Once he’d gotten lost on a hike that turned into a slog through the ’glades. He kept slogging that night though his feet were wet in his boots. He remembered trying not to think about the rather large carcasses of birds and boars he’d seen earlier in the hike and was deeply relieved when he spotted car headlights in the distance. He followed them till he came to a road, which eventually brought him back to his car. That was Christmas Eve, two years ago, he realized. He’d spent it alone.

But he would rather be alone than shackled to someone like Candace.

Finally, the Fiat rumbled into Sanibel. He knew her house; she’d inherited it from her mother. Mick had had dinner there once, made small talk with the old bird of a mother who died not long after of heart disease. He hated the gingerbread Victorian design of the place, the narrow rooms and hallways.

He banged on Candace’s door, not caring that it was late, her porch light off. He banged until he heard a cat meow and knew Candace was up.

“What in the h—” She came to the door, tying her robe closed across her belly.

He grabbed her by the shoulders and pushed her into the house.

“Mick!” she said, pulling her cell phone out of her robe pocket. “You get out of here! I’m calling the cops.”

“You aren’t calling anyone.” Forcing her to sit down, he grabbed the phone out of her hand and tossed it across the room. It skittered under a wicker chair and broke apart when it hit the baseboard. The noise startled her cat, which ran out of the room.

“That’s my phone, you asshole! Get out of my house!”

He hauled off and smacked her across the face, knowing as his hand hit her that he’d spiraled out of control, that he had crossed a line, and that he was hitting both Jenny Baines and Candace Shreveport in one go here.
 

She got quiet.

“Where’s the shell?” he asked.

She didn’t answer.

“The conch shell, Candy. I know you have it.”

She folded her arms across her chest. “I don’t know what you’re talking about.”

Mick laughed. It looked like fifty miles of bad road had been laid atop the woman he once got a hard-on from just looking at. He remembered flashes of a dream of hers he kept inadvertently slipping into back when she’d moved into his beach house. Something about being the prettiest ballerina, the one other girls envied.
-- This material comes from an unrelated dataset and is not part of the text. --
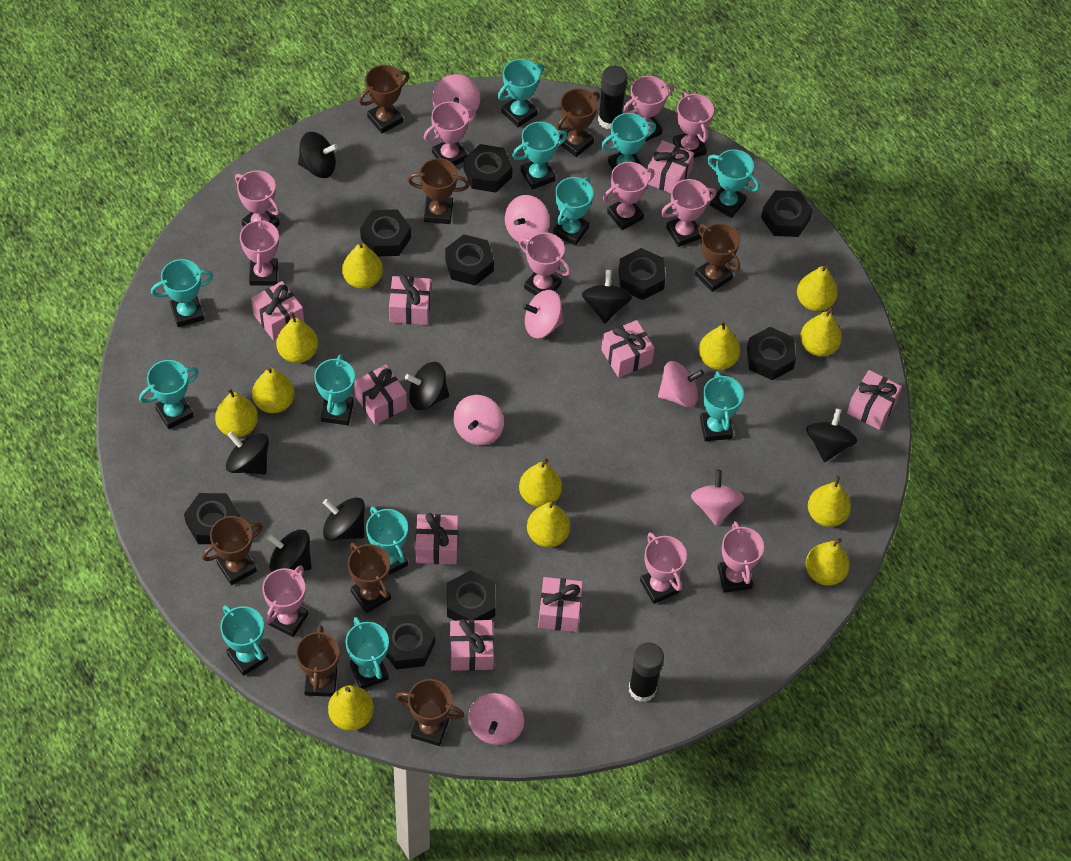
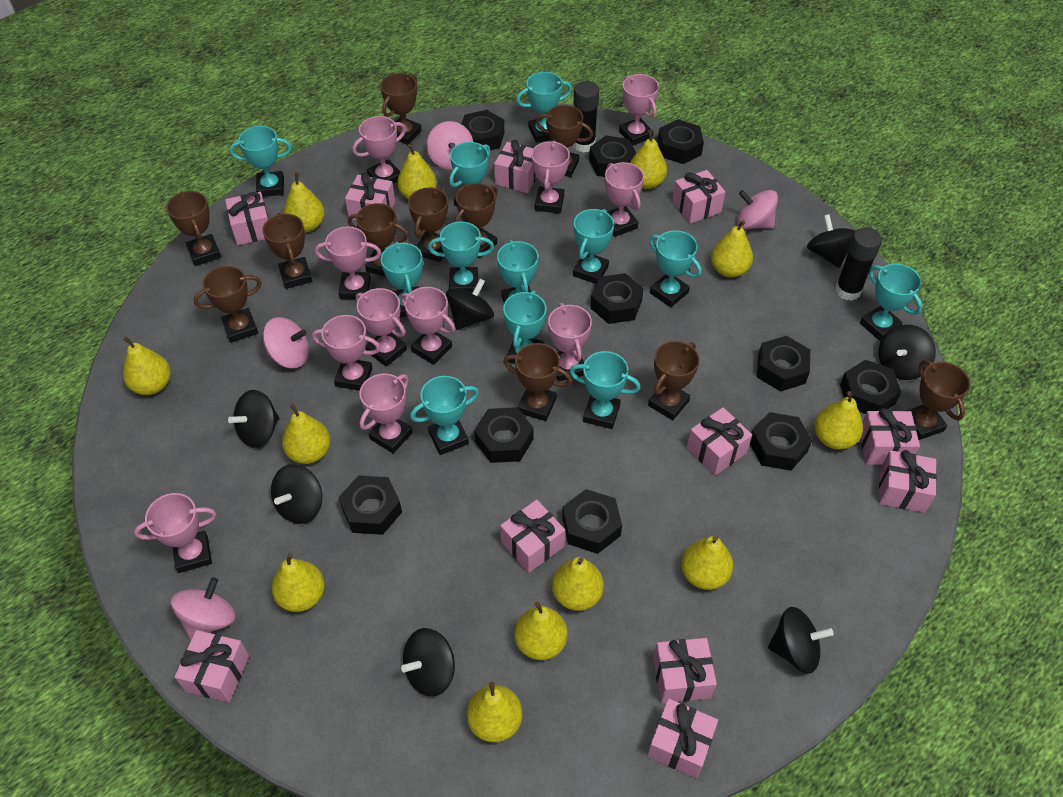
black nut: [184,493,239,544] [360,209,411,256] [385,614,436,669] [445,234,494,286] [447,570,496,621] [464,144,513,193] [619,248,665,300] [747,327,796,380] [761,190,813,237] = 9 -> [338,475,402,535] [462,110,504,151] [474,407,533,463] [562,489,622,554] [589,135,636,177] [590,273,644,324] [658,119,704,164] [750,412,812,471] [757,336,810,392] [840,360,901,414] = 10
brown trophy: [202,516,263,585] [296,625,339,697] [348,543,391,613] [359,65,410,133] [396,679,464,746] [408,158,470,224] [557,88,600,157] [695,223,740,292] = 8 -> [166,191,221,266] [194,266,262,343] [262,213,312,289] [348,203,409,277] [380,73,422,145] [408,187,448,262] [454,183,498,259] [503,343,572,421] [536,105,593,177] [648,341,699,420] [906,360,970,440] = 11
pink gift: [251,281,304,341] [354,364,407,425] [389,274,431,325] [416,513,458,564] [450,619,494,671] [538,577,583,632] [601,320,654,378] [647,140,694,193] [847,370,902,430] = 9 -> [175,630,249,702] [225,192,269,245] [345,172,395,220] [494,140,537,193] [500,500,565,573] [647,699,718,778] [653,638,717,703] [672,170,725,224] [687,407,752,475] [860,408,920,465] [879,450,937,513] = 11
pink spinning top: [432,74,480,118] [453,395,504,445] [468,693,524,745] [505,195,550,244] [522,290,564,338] [658,361,704,407] [691,470,744,526] = 7 -> [171,577,236,640] [263,317,309,368] [427,121,473,170] [736,190,778,229] = 4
Not for her dancing, but for her looks. At the time he thought it was kind of sweet and sad, but now it seemed indicative of where Candace had gone wrong as a human being.

“You’re old, Candy.”

“So are you.”

She was right, of course. He could turn the mirror back onto his own flabby middle, his graying hair, the wrinkles creasing his forehead.

“Mick the Dick,” she hissed.

“At least I’m not a murdering sack of shit.”

“Murder? What are you talking about, Mickey Travers? I’m no murderer.”

“You took the shell, Candy. From my house. I know you have it. So that means you set the fires. You killed Donnie.”

Candy kicked him in the shin, and it hurt like hell. He resisted the urge to smack her across the face again and only felt mildly disturbed by how strong that urge was.

“Is that how you treat a woman, Mick? You abuser!” She began to cry, and he deeply resented her tears.

“What happened to you?” He meant it.

“What happened to you?” She reflected the question back to him in a way that really hit the mark.

He sat down, put his face in his hands. “I don’t know.”